• _THE PROBLEM_: For the entries below, the expected answer is the line with "End-User Support- and Maintenance Agreements", the line with "(2) GBS is entitled to request", and every line between them, exactly as written, and nothing more.

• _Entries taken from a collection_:
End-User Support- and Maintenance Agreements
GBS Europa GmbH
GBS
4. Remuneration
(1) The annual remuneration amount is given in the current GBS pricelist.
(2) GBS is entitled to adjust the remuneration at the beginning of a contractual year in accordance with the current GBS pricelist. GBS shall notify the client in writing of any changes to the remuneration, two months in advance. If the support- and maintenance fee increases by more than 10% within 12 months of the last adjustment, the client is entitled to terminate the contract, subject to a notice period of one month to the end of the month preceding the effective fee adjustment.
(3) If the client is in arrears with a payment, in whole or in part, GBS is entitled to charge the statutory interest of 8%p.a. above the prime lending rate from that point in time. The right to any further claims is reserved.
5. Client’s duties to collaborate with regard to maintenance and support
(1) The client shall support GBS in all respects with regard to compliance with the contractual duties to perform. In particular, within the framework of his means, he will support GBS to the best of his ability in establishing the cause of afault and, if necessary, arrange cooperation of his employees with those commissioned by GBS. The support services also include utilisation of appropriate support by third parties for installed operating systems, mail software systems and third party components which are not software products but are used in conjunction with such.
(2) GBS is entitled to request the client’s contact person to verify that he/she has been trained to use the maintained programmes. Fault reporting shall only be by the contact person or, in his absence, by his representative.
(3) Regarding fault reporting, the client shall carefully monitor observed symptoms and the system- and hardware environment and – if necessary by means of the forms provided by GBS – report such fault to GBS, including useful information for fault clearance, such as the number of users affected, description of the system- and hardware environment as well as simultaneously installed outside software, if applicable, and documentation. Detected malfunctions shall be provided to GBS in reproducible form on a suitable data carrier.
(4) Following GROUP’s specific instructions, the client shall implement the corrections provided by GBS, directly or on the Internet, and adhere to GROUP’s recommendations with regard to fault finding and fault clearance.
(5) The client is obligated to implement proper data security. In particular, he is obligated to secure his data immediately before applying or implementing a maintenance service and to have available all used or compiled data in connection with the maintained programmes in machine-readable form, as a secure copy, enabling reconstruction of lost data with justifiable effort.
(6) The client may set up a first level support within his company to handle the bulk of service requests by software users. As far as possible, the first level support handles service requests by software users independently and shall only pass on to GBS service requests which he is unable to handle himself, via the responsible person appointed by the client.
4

--

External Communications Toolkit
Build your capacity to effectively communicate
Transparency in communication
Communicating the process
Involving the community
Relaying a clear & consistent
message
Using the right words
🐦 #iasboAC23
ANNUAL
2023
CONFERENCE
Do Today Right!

• _REPLY_:
End-User Support- and Maintenance Agreements
GBS Europa GmbH
GBS
4. Remuneration
(1) The annual remuneration amount is given in the current GBS pricelist.
(2) GBS is entitled to adjust the remuneration at the beginning of a contractual year in accordance with the current GBS pricelist. GBS shall notify the client in writing of any changes to the remuneration, two months in advance. If the support- and maintenance fee increases by more than 10% within 12 months of the last adjustment, the client is entitled to terminate the contract, subject to a notice period of one month to the end of the month preceding the effective fee adjustment.
(3) If the client is in arrears with a payment, in whole or in part, GBS is entitled to charge the statutory interest of 8%p.a. above the prime lending rate from that point in time. The right to any further claims is reserved.
5. Client’s duties to collaborate with regard to maintenance and support
(1) The client shall support GBS in all respects with regard to compliance with the contractual duties to perform. In particular, within the framework of his means, he will support GBS to the best of his ability in establishing the cause of afault and, if necessary, arrange cooperation of his employees with those commissioned by GBS. The support services also include utilisation of appropriate support by third parties for installed operating systems, mail software systems and third party components which are not software products but are used in conjunction with such.
(2) GBS is entitled to request the client’s contact person to verify that he/she has been trained to use the maintained programmes. Fault reporting shall only be by the contact person or, in his absence, by his representative.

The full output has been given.